# Documento fuente:
Buena parte de las plataformas audiovisuales más usadas han atravesado un proceso tiktoficante —disculpen ustedes el neologismo— a lo largo del último lustro. No es casual que los conglomerados de Meta y YouTube estén llenos de clips que no superan el minuto de duración, reels los primeros y shorts los segundos. Hay una clara tendencia de consumo dominada por la brevedad. Un peculiar aspecto de este fenómeno es que, en buena medida, muchos de los clips que brotan en Facebook e Instagram no son más que tiktoks reciclados. La aplicación china se ha mantenido, pues, como la reina del nicho.

# Datos proporcionados:
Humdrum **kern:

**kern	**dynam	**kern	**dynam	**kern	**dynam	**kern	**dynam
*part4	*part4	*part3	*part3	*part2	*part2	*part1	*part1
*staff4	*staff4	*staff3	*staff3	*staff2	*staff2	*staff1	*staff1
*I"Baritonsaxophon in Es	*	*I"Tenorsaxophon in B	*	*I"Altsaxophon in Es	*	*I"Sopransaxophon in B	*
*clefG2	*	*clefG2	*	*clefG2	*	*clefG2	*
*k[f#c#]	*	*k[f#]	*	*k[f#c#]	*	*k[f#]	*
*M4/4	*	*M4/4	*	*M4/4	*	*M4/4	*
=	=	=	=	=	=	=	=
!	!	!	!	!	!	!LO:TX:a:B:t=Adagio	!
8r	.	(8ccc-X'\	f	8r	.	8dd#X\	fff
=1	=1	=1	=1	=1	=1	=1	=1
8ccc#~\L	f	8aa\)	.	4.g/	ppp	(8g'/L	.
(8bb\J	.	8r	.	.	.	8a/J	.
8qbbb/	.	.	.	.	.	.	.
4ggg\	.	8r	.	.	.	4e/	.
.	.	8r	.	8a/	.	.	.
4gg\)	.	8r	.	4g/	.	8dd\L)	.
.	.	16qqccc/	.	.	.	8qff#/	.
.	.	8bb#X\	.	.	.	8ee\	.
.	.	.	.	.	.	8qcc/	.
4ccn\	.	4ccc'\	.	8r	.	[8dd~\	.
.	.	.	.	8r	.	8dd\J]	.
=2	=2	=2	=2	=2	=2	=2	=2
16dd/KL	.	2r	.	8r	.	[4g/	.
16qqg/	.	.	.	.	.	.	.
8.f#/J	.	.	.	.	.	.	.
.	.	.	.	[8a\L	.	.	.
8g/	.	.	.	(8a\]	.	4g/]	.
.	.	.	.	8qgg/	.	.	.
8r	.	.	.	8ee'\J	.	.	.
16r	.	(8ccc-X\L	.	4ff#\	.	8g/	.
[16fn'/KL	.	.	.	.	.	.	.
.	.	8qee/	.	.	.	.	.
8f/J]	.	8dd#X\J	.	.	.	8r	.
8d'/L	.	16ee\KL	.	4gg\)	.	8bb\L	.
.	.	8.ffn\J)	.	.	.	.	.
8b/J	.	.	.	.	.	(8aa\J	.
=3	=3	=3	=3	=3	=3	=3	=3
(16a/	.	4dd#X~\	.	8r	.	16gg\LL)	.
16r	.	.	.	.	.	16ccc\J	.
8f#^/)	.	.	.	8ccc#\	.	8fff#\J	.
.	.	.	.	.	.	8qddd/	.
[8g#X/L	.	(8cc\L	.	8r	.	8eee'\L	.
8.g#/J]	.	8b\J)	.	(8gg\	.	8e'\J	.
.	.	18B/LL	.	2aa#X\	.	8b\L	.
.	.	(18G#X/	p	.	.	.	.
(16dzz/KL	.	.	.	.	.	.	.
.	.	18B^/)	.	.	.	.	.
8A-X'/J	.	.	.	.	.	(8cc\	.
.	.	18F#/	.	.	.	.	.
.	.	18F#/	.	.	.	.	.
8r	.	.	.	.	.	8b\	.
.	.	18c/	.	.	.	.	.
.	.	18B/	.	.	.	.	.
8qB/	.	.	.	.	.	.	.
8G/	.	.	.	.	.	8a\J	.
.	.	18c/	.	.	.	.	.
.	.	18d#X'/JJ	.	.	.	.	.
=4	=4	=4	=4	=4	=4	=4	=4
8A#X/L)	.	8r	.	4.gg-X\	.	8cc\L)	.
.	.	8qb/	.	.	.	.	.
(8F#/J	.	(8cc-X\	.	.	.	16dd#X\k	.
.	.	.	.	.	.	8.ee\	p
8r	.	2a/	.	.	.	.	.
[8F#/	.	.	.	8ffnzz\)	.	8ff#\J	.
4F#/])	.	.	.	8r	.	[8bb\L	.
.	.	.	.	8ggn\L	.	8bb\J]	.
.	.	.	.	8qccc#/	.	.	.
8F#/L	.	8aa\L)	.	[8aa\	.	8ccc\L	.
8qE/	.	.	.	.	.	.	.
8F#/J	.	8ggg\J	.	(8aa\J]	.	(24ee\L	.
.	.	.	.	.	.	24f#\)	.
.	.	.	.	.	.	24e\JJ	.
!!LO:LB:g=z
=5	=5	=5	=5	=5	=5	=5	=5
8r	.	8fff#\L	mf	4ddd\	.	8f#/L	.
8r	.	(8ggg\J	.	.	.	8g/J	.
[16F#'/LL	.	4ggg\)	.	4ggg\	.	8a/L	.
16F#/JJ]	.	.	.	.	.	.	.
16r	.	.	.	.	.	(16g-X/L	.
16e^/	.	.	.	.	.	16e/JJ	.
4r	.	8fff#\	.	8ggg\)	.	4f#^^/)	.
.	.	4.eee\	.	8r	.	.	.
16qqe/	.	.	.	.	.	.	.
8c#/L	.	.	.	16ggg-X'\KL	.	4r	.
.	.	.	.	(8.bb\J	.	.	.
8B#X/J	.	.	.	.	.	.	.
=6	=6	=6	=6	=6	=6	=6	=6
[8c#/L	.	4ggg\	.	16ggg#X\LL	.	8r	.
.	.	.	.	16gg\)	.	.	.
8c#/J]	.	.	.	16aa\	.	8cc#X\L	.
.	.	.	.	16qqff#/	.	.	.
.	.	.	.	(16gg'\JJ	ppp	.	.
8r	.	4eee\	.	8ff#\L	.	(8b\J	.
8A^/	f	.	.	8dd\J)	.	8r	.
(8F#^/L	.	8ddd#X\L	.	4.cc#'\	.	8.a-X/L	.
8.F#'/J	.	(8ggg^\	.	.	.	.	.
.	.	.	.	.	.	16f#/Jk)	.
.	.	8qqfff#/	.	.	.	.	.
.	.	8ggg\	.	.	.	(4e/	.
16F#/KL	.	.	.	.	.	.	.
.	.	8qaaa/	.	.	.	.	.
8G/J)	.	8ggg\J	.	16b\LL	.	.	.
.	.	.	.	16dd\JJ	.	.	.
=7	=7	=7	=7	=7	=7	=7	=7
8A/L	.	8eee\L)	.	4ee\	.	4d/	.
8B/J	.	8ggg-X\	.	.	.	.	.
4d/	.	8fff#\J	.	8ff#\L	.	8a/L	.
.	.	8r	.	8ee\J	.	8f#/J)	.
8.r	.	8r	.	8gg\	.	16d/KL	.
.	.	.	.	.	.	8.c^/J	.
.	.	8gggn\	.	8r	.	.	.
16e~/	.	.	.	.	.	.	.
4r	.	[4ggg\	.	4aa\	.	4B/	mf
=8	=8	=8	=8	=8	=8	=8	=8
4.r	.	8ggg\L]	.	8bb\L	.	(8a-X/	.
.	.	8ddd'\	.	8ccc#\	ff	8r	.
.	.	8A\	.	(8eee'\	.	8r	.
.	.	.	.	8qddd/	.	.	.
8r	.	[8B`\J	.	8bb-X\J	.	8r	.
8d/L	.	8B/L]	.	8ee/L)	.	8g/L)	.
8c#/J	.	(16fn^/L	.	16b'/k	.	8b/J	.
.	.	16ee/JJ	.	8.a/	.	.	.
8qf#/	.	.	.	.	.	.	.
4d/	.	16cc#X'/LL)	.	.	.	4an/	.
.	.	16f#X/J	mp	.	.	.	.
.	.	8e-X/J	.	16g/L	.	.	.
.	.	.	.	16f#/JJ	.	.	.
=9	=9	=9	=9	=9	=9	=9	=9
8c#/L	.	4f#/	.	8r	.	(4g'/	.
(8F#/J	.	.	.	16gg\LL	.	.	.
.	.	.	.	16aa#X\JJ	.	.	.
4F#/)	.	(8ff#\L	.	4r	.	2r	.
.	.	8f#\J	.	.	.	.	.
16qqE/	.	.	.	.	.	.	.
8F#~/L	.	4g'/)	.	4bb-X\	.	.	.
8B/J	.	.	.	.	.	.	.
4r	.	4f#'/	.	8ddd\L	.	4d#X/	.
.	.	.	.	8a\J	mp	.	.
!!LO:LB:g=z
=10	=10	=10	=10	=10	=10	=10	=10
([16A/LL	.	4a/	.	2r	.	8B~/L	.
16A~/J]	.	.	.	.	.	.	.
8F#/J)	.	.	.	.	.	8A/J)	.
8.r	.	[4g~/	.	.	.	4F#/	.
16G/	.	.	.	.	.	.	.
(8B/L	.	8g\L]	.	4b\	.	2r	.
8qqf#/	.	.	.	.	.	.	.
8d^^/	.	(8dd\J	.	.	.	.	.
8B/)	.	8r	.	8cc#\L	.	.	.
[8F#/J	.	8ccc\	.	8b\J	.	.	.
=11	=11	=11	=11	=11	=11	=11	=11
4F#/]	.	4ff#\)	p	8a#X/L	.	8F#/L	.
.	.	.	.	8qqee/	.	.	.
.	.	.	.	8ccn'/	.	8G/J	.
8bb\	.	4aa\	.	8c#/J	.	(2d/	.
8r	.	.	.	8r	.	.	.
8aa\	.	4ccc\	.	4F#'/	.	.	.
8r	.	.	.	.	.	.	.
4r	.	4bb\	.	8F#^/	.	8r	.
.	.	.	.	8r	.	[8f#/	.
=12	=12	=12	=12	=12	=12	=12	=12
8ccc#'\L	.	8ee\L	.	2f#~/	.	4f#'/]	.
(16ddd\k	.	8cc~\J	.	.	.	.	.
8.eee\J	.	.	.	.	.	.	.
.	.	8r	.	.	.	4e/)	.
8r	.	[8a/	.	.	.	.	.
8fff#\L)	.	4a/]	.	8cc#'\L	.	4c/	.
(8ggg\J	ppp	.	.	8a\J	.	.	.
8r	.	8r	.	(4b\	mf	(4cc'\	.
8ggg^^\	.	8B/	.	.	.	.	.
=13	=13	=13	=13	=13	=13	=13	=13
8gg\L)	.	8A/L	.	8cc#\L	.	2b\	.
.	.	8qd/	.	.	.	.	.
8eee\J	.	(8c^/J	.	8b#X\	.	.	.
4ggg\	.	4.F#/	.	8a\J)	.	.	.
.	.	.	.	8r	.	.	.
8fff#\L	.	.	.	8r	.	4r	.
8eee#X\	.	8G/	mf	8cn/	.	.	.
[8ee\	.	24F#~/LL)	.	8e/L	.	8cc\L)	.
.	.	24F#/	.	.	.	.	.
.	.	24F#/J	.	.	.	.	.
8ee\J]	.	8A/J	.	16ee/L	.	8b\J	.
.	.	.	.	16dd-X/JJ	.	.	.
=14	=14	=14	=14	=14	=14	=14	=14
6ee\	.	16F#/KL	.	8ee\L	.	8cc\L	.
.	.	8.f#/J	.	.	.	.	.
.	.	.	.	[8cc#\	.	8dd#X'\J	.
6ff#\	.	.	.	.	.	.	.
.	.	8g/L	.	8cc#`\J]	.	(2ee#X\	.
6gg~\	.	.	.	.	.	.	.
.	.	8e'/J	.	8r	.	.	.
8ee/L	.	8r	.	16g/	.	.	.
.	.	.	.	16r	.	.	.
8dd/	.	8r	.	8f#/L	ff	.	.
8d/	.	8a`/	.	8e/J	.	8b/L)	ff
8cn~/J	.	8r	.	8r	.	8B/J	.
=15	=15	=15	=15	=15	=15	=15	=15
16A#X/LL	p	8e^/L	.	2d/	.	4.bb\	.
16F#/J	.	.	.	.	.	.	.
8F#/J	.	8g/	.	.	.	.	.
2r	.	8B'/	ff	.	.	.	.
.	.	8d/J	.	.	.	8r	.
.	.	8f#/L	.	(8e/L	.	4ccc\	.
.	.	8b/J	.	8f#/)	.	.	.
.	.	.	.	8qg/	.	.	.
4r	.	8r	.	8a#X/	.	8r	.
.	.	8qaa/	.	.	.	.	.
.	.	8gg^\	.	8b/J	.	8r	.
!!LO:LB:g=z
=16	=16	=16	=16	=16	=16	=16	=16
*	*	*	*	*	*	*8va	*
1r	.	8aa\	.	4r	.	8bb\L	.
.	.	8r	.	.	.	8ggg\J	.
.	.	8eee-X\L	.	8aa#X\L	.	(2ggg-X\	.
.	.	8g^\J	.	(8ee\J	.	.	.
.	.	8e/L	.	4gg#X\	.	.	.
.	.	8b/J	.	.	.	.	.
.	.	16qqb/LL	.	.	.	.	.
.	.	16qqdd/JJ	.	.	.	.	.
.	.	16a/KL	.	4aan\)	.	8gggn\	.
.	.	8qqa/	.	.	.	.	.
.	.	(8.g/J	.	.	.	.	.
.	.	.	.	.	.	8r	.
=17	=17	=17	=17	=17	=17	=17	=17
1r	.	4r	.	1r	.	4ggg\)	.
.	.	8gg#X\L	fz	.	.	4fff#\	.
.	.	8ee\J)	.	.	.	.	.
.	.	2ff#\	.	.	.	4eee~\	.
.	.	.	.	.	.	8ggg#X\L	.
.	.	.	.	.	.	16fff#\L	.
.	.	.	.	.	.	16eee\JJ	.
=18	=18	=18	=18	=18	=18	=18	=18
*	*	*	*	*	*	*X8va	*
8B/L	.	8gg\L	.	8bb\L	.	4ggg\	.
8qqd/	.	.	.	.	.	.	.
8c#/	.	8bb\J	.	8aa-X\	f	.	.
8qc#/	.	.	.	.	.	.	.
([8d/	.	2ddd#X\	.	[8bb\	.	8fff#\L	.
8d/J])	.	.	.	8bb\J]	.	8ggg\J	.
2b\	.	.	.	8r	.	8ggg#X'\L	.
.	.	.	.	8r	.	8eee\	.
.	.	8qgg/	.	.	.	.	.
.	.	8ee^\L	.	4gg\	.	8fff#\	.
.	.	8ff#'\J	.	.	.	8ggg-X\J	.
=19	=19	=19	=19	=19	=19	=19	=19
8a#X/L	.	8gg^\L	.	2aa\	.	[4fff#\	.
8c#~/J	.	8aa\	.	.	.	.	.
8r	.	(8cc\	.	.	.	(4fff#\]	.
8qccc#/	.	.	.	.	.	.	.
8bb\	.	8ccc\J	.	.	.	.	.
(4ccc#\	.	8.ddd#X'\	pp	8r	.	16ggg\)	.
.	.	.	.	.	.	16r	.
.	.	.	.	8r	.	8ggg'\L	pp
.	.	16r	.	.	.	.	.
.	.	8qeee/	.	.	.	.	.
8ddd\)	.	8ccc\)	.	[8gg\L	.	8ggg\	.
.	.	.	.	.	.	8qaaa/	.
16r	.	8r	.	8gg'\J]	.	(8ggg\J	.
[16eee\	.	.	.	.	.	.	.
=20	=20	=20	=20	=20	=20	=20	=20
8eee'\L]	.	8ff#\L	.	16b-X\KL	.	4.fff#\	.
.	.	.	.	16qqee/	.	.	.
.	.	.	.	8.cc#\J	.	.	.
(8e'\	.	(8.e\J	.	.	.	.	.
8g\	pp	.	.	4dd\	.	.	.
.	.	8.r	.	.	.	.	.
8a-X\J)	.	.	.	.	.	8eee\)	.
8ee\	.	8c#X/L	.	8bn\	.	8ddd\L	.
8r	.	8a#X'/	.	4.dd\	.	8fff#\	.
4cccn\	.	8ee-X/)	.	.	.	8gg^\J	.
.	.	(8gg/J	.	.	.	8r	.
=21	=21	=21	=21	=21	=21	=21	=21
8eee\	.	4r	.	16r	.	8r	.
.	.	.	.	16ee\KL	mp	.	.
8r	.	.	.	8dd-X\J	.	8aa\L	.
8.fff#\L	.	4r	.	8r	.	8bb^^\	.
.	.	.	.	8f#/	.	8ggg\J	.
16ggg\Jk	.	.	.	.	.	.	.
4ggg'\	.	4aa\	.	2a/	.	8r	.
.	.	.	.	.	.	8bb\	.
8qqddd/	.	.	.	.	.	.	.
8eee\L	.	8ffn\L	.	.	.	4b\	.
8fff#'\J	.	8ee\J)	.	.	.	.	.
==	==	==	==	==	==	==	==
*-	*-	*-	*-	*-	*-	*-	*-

# Problemas a resolver:
1. Según el documento fuente, ¿cómo se llaman los clips breves de YouTube?
2. Reproduce el documento fuente desde "Buena parte de" hasta "reina del nicho.", ambos incluidos, y sustituye "lustro" por "quinquenio".
3. Traduce al inglés esta oración del documento fuente: "Hay una clara tendencia de consumo dominada por la brevedad."

# Respuestas por tarea:
1. Shorts.

2.
Buena parte de las plataformas audiovisuales más usadas han atravesado un proceso tiktoficante —disculpen ustedes el neologismo— a lo largo del último quinquenio. No es casual que los conglomerados de Meta y YouTube estén llenos de clips que no superan el minuto de duración, reels los primeros y shorts los segundos. Hay una clara tendencia de consumo dominada por la brevedad. Un peculiar aspecto de este fenómeno es que, en buena medida, muchos de los clips que brotan en Facebook e Instagram no son más que tiktoks reciclados. La aplicación china se ha mantenido, pues, como la reina del nicho.

3. There is a clear consumption trend dominated by brevity.